__WORK ITEM__
Copy every line of the records below that contains the string "range".
TASK DATA Start Marker
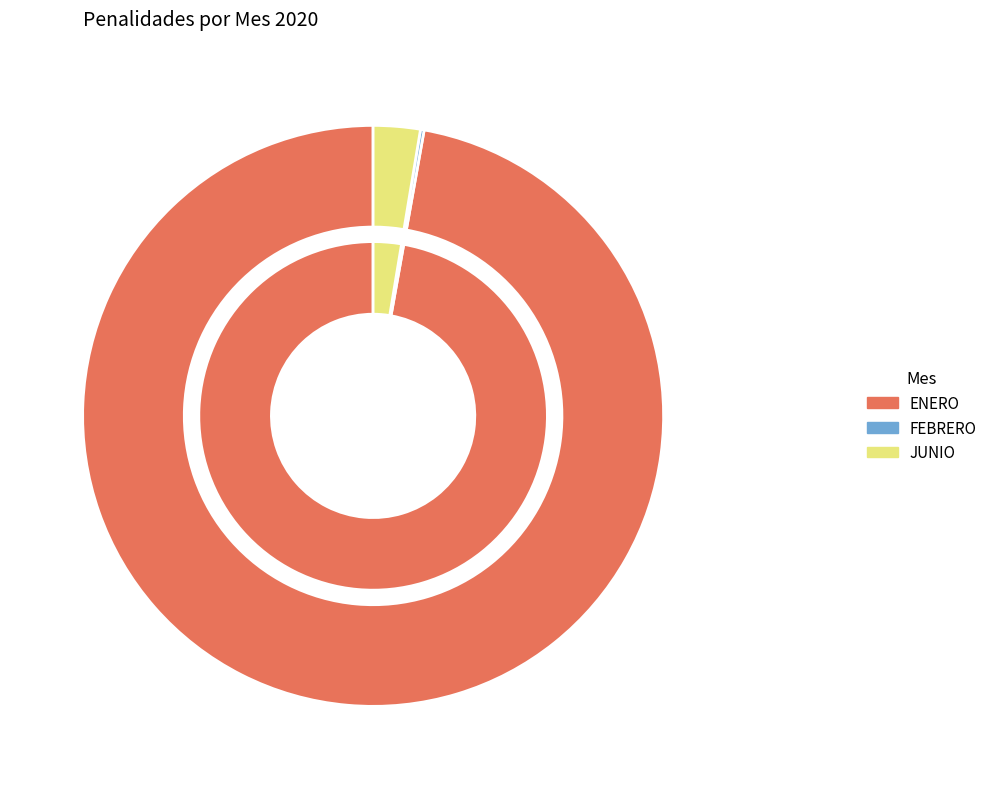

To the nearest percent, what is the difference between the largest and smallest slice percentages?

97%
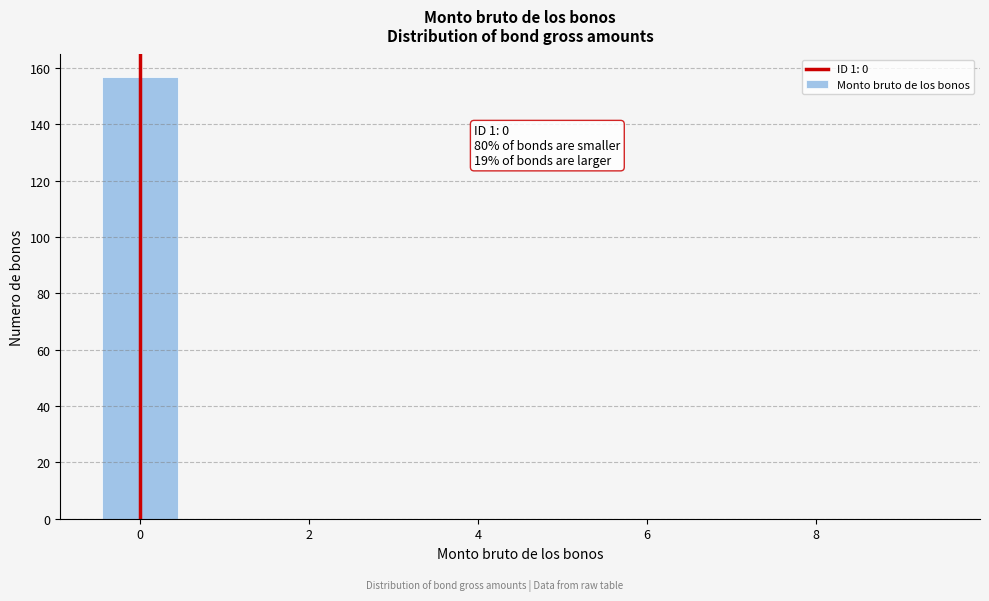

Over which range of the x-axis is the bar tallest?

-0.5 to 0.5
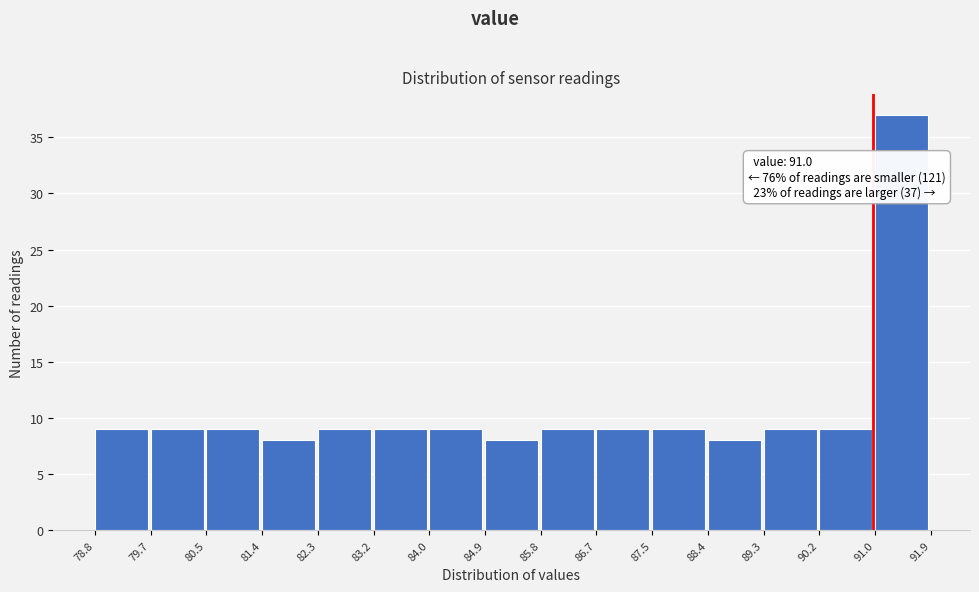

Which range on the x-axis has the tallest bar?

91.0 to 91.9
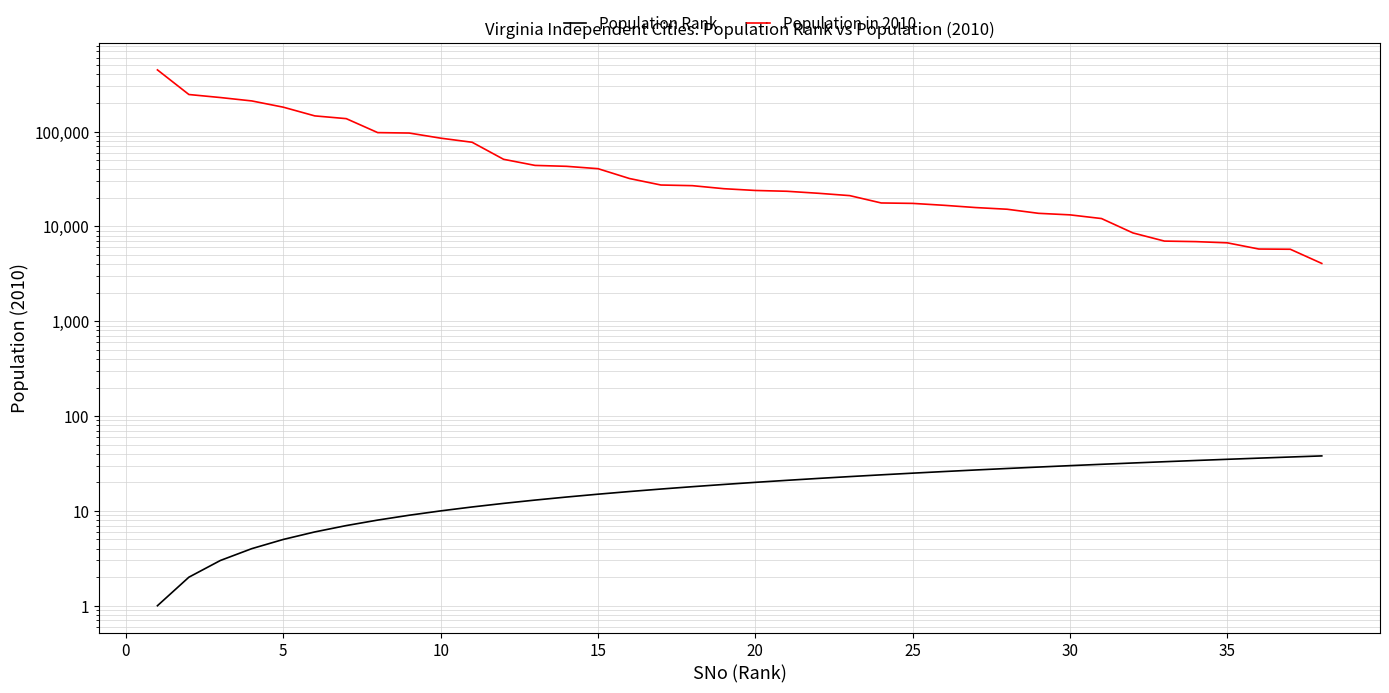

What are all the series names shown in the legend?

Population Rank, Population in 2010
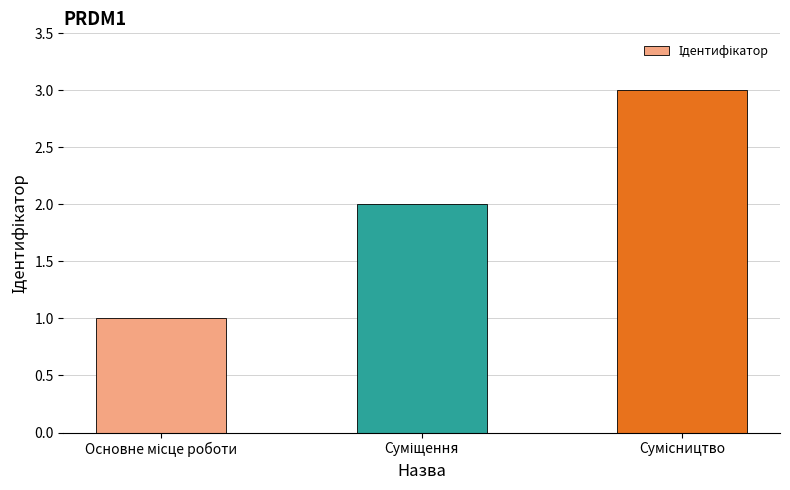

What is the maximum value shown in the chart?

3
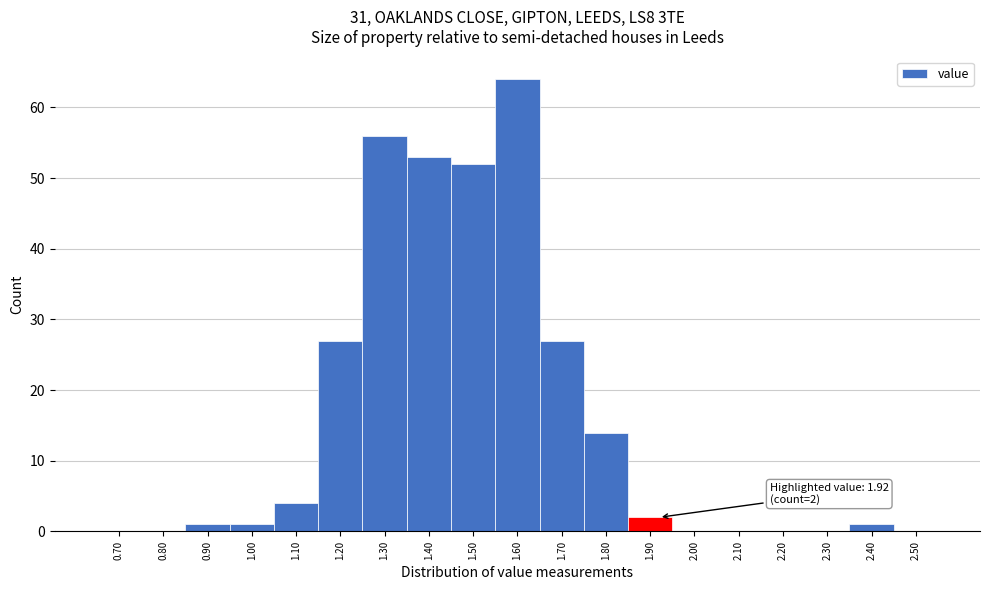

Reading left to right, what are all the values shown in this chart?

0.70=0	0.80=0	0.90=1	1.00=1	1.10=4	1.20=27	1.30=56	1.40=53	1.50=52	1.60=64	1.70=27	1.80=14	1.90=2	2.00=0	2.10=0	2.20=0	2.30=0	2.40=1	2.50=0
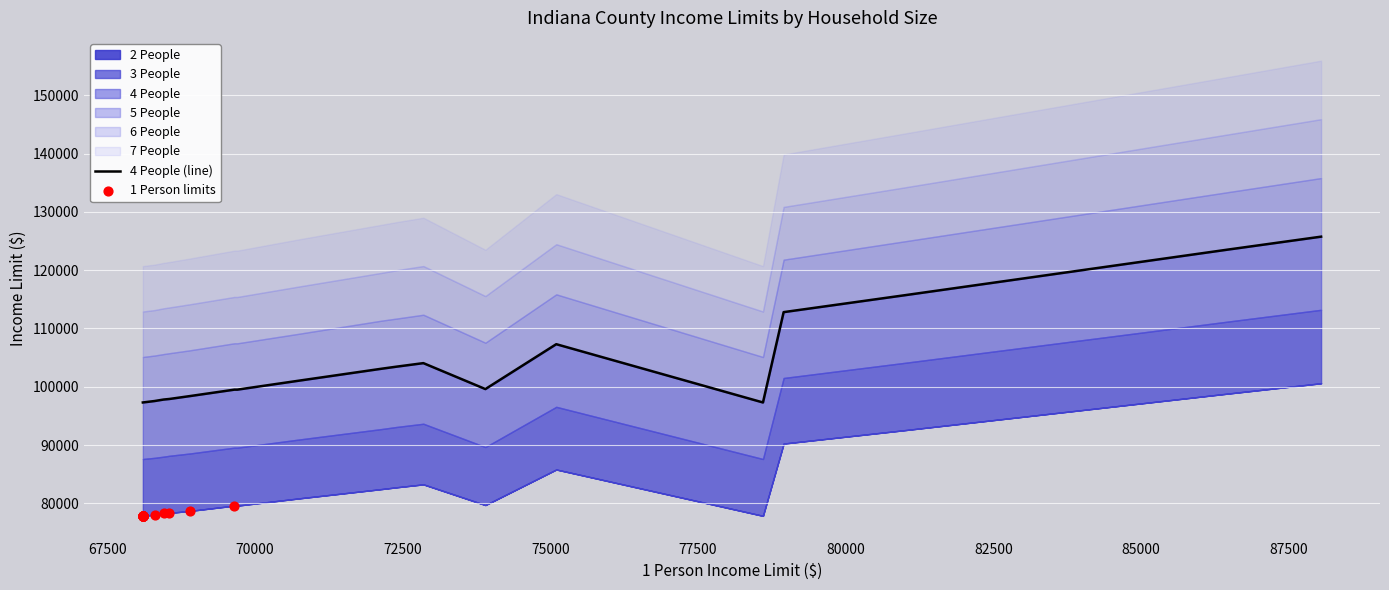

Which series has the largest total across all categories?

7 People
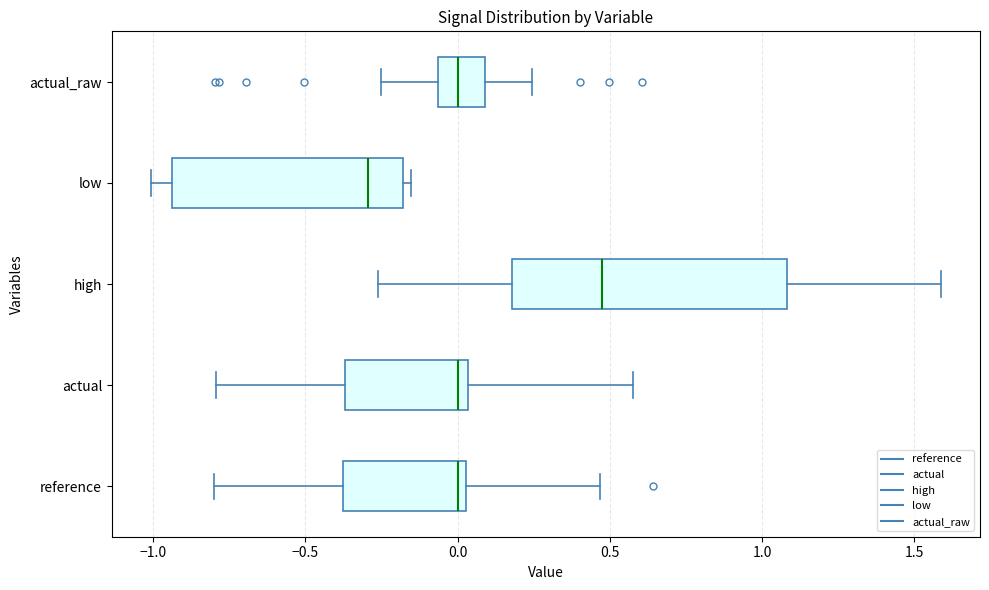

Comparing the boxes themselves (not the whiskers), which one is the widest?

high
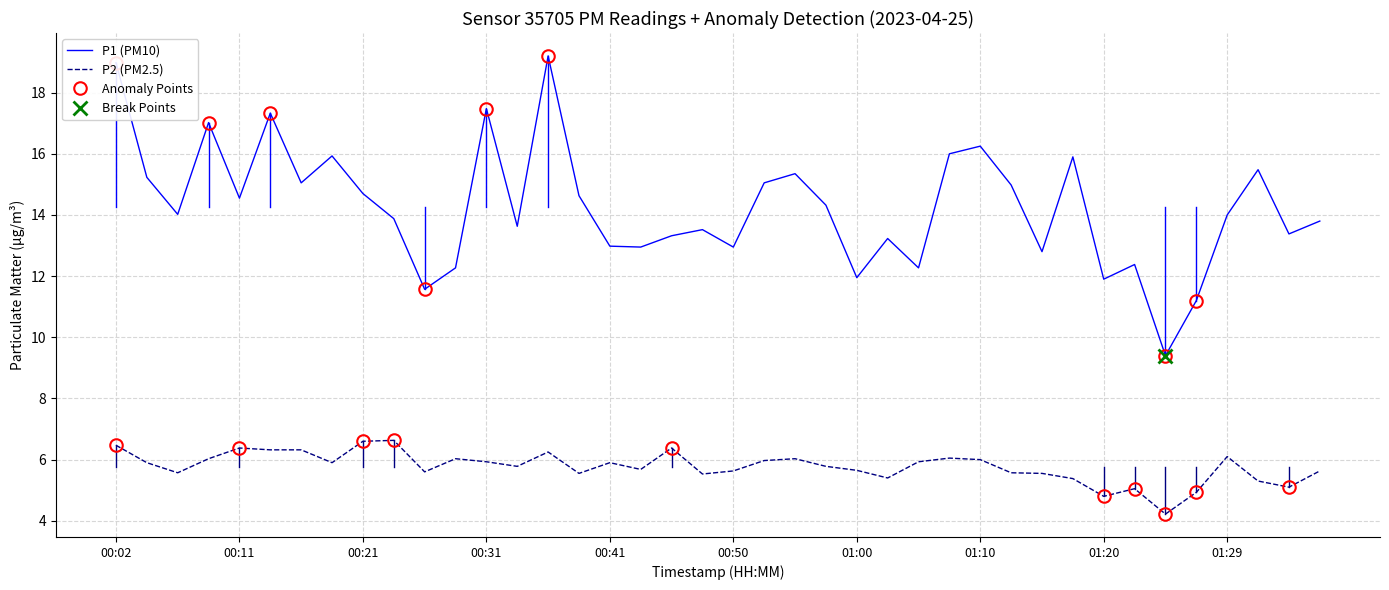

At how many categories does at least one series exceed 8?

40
TASK DATA End Marker
__TASK OUTPUT__
Over which range of the x-axis is the bar tallest?
Which range on the x-axis has the tallest bar?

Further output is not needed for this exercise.